34 Foro de la Cineteca/I



Los Niños del Cura (Svecenikova djeca, Croacia-Serbia, 2013), quinto largometraje del cineasta desconocido en México Vinko Bresan, ha sido la película croata más exitosa en este siglo en ese aún joven país, formado y reconocido apena hace apenas un par de décadas. 
Es fácil de explicar la razón del trancazo taquillero: la cinta es una especie de amable farsa costumbrista que cuenta con un reparto uniformemente competente, recursos de producción profesionales y una música -de Mate Matisic- alegre, contagiosa. Durante buena parte de su duración, Bresan y su equipo no parecen tener otro objetivo que hacerle pasar un buen rato al respetable y, sin embargo, en la medida que nos acercamos al desenlace, la comedia va adquiriendo otros caminos, mucho menos agradables, incluso ominosos.
La cinta tiene la estructura narrativa circular de una confesión in extremis: Don Fabijan (Kresimir Mikic), un sacerdote recluido y enfermo, se confiesa ante el joven cura Don Simun (Filip Crizan) por los pecados que cometió al dejarse llevar por su buenos deseos y su insensatez. Decía mi general Obregón que nada hay más peligroso que un pendejo con iniciativa y sí, ese célebre apotegma podría haber sido pensado especialmente para señalar los actos de Don Fabijan.
Nuestro bienintencionado protagonista llega a trabajar a la parroquia de una pequeña isla del Adriático. El sacerdote del lugar, el anciano Don Jakov (Sdenko Botic), está a punto de ser movido de la isla, por lo que Don Fabijan llega a sustituirlo, tarea complicada pues el viejo sacerdote es un hombre carismático que sabe cantar, juega deportes, mantiene un coro infantil y conoce el teje-maneje de todos los habitantes de la isla. Don Fabijan, por su parte, es más bien tímido, no sabe cantar, no hace ningún deporte y no tiene un carácter agradable. Peor aún: ¿qué futuro puede tener cuando el índice de natalidad en la isla es tan pequeño, nadie se casa y muere más gente de la que nace?

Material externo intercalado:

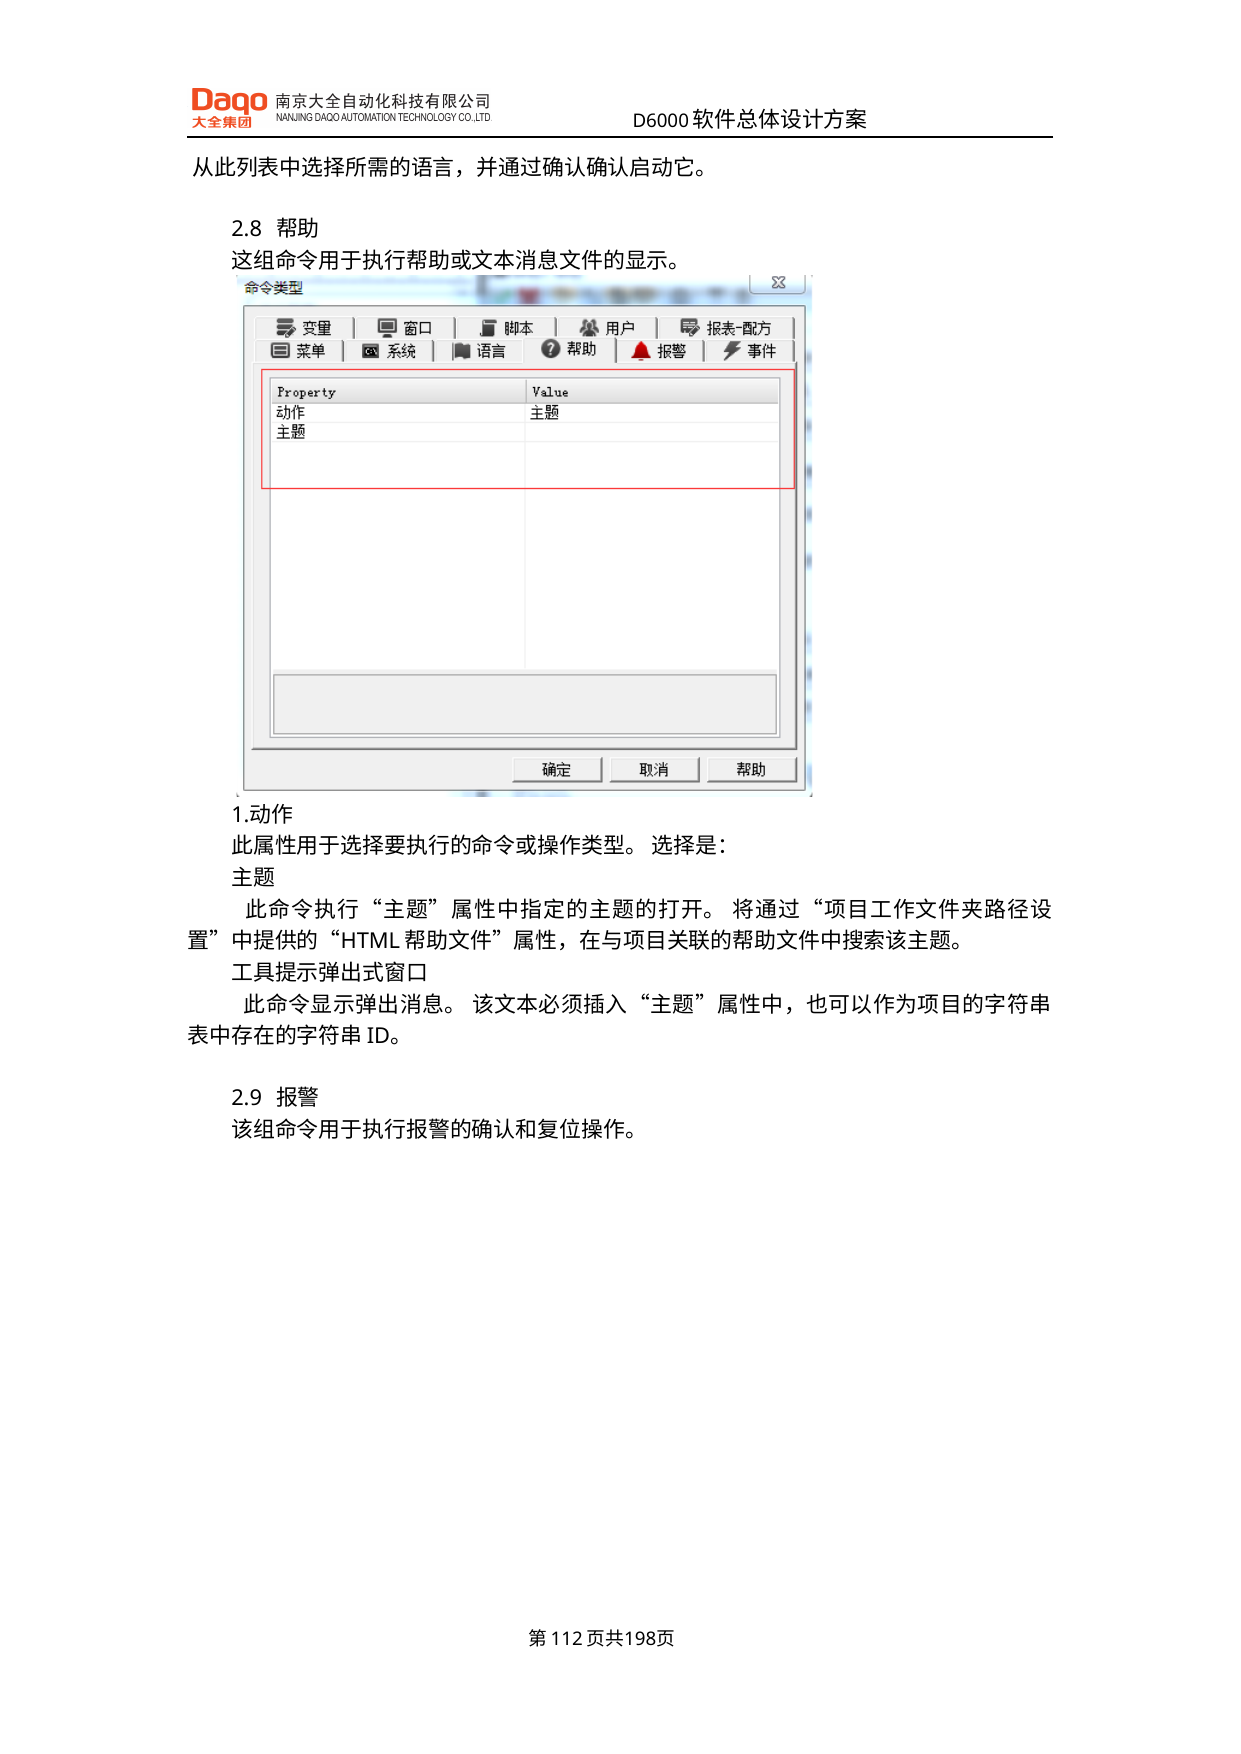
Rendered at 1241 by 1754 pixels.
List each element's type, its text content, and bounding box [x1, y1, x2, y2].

text 此属性用于选择要执行的命令或操作类型。 选择是： [187, 828, 1053, 860]
text 1.动作 [187, 797, 1053, 828]
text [187, 150, 1053, 182]
picture [187, 88, 492, 128]
text 2.8 帮助 [187, 211, 1053, 243]
text 该组命令用于执行报警的确认和复位操作。 [187, 1112, 1053, 1143]
text 2.9 报警 [187, 1080, 1053, 1112]
text 这组命令用于执行帮助或文本消息文件的显示。 [187, 243, 1053, 275]
text 工具提示弹出式窗口 [187, 955, 1053, 987]
text 主题 [187, 860, 1053, 892]
text 此命令显示弹出消息。 该文本必须插入“主题”属性中，也可以作为项目的字符串表中存在的字符串ID。 [187, 987, 1053, 1050]
picture [236, 275, 813, 797]
text 此命令执行“主题”属性中指定的主题的打开。 将通过“项目工作文件夹路径设置”中提供的“HTML帮助文件”属性，在与项目关联的帮助文件中搜索该主题。 [187, 892, 1053, 955]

Tras una confesión del muy católico Petar (Niksa Butijer), el dueño de un kiosco que vende condones de todos los tamaños -y sabores- a todos los habitantes de la islita, Don Fabijan toma la decisión de perforar cada condón para dejar que la naturaleza -mejor dicho: la voluntad de Dios- siga su curso. Poco después, el boticario del pueblo, Marin (Drazen Kuhn), cerrará la pinza con las mujeres, pues sustituye las píldoras anticonceptivas que vende con pastillas de vitaminas y minerales. El complot de Don Fabijan tiene éxito: nacen chamacos de manera inesperada, hay los consiguientes bautizos, hay muchos matrimonios -a la fuerza, pero los hay-, la población católica empieza a crecer y esa pequeña isla del Adriáticos se convierte en un lugar famoso por su fertilidad, a tal grado que empieza a llegar gente de todas partes a vivir ahí, con la sola idea de tener hijos.
Apunté que las acciones de Don Fabijan tienen éxito y, sí, lo tienen... hasta que dejan de tenerlo. Una muchacha embarazada sale de la isla a abortar, un bebé aparece a las puertas de la iglesia, uno de los casados a fuerza ya no puede con ese matrimonio arreglado, un bebé cambia de manos cual si fuera un objeto de gran toxicidad... La cadena de mentiras, engaños y abusos, además de la sombra de la guerra -a que se alude en ciertos diálogos claves a través de los exabruptos del boticario supremacista- empiezan a anegar todas las buenas intenciones de Don Fabijan. 
Así, la comedia costumbrista del inicio va adquiriendo tintes amargos, en la medida en la que vemos cómo las acciones del ingenuo cura terminan mostrando el grosero poder económico de la iglesia, el pacto de silencio que la une y la perversidad que pasa de boca a boca, de confesión a confesión, por los siglos de los siglos y amén.